In addition to the somatic stress reactions, there are also affective reactions. According to Cox (1978, p. 26), “it is the experience of stress which represents a central and personal element […] For the individual it is one of the most obvious aspects of the occurrence of stress; it is what they feel.” There is an ongoing philosophical and psychological discussion on the relationship between somatic and psychological phenomena (see Beck 1994 for a discussion). In accordance with Schachter and Singer (1962), Rausch (2011), and Sembill and Kaerner (2018), (2020), we hold that autonomic somatic processes primarily trigger psychological experiences. However, it is assumed that, in the course of time, somatic processes interact with psychological experiences.
Research aims and hypotheses
Based on the reviewed literature, we aim to investigate associations between teachers’ experienced situational classroom demands and physiological and affective response correlates of stress. As written in Sect. “Introduction” and in reference to the model of teacher stress by Kyriacou and Sutcliffe (1978; Fig. 1), we limit our analysis to relationships between potential classroom stressors and teachers’ stress reactions.
Thus, we must first identify the categorized classroom demands (Table 1) empirically and select corresponding items (Study A). Second, we must examine relationships (a) between classroom demands and autonomic stress reactions as well as (b) between autonomic stress reactions and affective stress experience (Study B). Here, we hypothesize the following relationships:
Teachers’ classroom demands should be positively associated with the HR and the LF/HF ratio, and they should be negatively associated with the RMSSD. Because of possible time-lagged effects of a stressor on the physiological response correlates of stress, we must examine simultaneously not only effects at time t but also time-lagged effects of t − 1 on t.
Further, we hypothesize that autonomic stress reactions trigger affective stress experience. Thus, we must examine time-lagged effects of autonomic stress reactions on affective experience.
Study A: empirical identification of teachers’ classroom demands and item selection
Method and sample
To operationalize the identified demand categories (see Sect. “Literature review on teachers’ situational classroom demands”, Table 1) via items to use them in the single-case, short-term longitudinal study (Study B), we first conducted a questionnaire study using convenience sampling. The questionnaire was provided via an online tool. In total, 108 practicing teachers (83 females, 24 males, 1 unknown) with a mean age of 38.2 years (standard deviation [SD] = 9.5, range from 18 to 64 years) and mean teaching experience of 11 years (SD = 9.1, range from 0 to 41 years) completed the questionnaire. Participants worked at the following school types: primary schools (31.5%), secondary schools (25.9%), common schools (19.4%), vocational schools (15.7%), and special needs schools (7.4%).

-*-

- **Problem 1**
According to the text on teacher stress, how many practicing teachers completed the questionnaire in Study A?
The records below come from a separate source and have no connection to the text on teacher stress.

[Extracted records]

-*-

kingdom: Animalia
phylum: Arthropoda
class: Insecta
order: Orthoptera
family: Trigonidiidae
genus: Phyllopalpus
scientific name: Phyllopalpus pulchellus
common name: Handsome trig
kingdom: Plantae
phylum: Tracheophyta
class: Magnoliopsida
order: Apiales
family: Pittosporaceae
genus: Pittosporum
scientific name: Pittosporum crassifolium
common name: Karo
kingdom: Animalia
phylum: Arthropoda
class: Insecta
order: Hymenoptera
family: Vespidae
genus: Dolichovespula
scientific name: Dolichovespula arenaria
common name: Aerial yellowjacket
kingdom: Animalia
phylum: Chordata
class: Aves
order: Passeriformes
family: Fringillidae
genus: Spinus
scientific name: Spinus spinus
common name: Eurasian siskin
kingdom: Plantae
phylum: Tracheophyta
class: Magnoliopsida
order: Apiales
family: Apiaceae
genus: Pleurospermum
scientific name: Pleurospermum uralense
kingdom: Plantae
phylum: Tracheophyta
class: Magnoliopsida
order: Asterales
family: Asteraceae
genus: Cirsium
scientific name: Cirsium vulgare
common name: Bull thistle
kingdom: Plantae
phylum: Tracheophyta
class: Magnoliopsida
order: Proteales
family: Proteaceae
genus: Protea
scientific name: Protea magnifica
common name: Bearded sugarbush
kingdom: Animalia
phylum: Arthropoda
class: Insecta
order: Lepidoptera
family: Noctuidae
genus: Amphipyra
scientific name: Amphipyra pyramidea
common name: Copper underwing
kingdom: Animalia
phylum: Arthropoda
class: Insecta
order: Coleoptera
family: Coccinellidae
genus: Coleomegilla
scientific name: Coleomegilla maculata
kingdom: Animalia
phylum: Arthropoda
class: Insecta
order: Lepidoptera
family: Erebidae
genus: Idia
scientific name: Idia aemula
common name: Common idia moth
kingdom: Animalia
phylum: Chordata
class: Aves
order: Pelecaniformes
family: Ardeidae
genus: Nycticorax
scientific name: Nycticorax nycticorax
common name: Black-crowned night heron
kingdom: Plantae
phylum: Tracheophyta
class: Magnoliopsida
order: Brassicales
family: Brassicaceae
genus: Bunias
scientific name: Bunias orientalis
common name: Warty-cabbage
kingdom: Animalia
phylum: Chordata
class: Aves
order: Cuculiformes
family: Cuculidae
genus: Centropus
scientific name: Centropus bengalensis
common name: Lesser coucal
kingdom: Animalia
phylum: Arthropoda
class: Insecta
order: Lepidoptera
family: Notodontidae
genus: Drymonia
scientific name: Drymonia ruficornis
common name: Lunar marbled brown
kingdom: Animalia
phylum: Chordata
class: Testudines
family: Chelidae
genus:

-*-

- **Problem 2**
Format the lines of the records from the line holding "order: Passeriformes" to the line holding "genus: Nycticorax", inclusive, as a JSON list of strings with one string per line and blank lines omitted.

- **Full output 1**
108 practicing teachers completed it.

- **Full output 2**
[
  "order: Passeriformes",
  "family: Fringillidae",
  "genus: Spinus",
  "scientific name: Spinus spinus",
  "common name: Eurasian siskin",
  "kingdom: Plantae",
  "phylum: Tracheophyta",
  "class: Magnoliopsida",
  "order: Apiales",
  "family: Apiaceae",
  "genus: Pleurospermum",
  "scientific name: Pleurospermum uralense",
  "kingdom: Plantae",
  "phylum: Tracheophyta",
  "class: Magnoliopsida",
  "order: Asterales",
  "family: Asteraceae",
  "genus: Cirsium",
  "scientific name: Cirsium vulgare",
  "common name: Bull thistle",
  "kingdom: Plantae",
  "phylum: Tracheophyta",
  "class: Magnoliopsida",
  "order: Proteales",
  "family: Proteaceae",
  "genus: Protea",
  "scientific name: Protea magnifica",
  "common name: Bearded sugarbush",
  "kingdom: Animalia",
  "phylum: Arthropoda",
  "class: Insecta",
  "order: Lepidoptera",
  "family: Noctuidae",
  "genus: Amphipyra",
  "scientific name: Amphipyra pyramidea",
  "common name: Copper underwing",
  "kingdom: Animalia",
  "phylum: Arthropoda",
  "class: Insecta",
  "order: Coleoptera",
  "family: Coccinellidae",
  "genus: Coleomegilla",
  "scientific name: Coleomegilla maculata",
  "kingdom: Animalia",
  "phylum: Arthropoda",
  "class: Insecta",
  "order: Lepidoptera",
  "family: Erebidae",
  "genus: Idia",
  "scientific name: Idia aemula",
  "common name: Common idia moth",
  "kingdom: Animalia",
  "phylum: Chordata",
  "class: Aves",
  "order: Pelecaniformes",
  "family: Ardeidae",
  "genus: Nycticorax"
]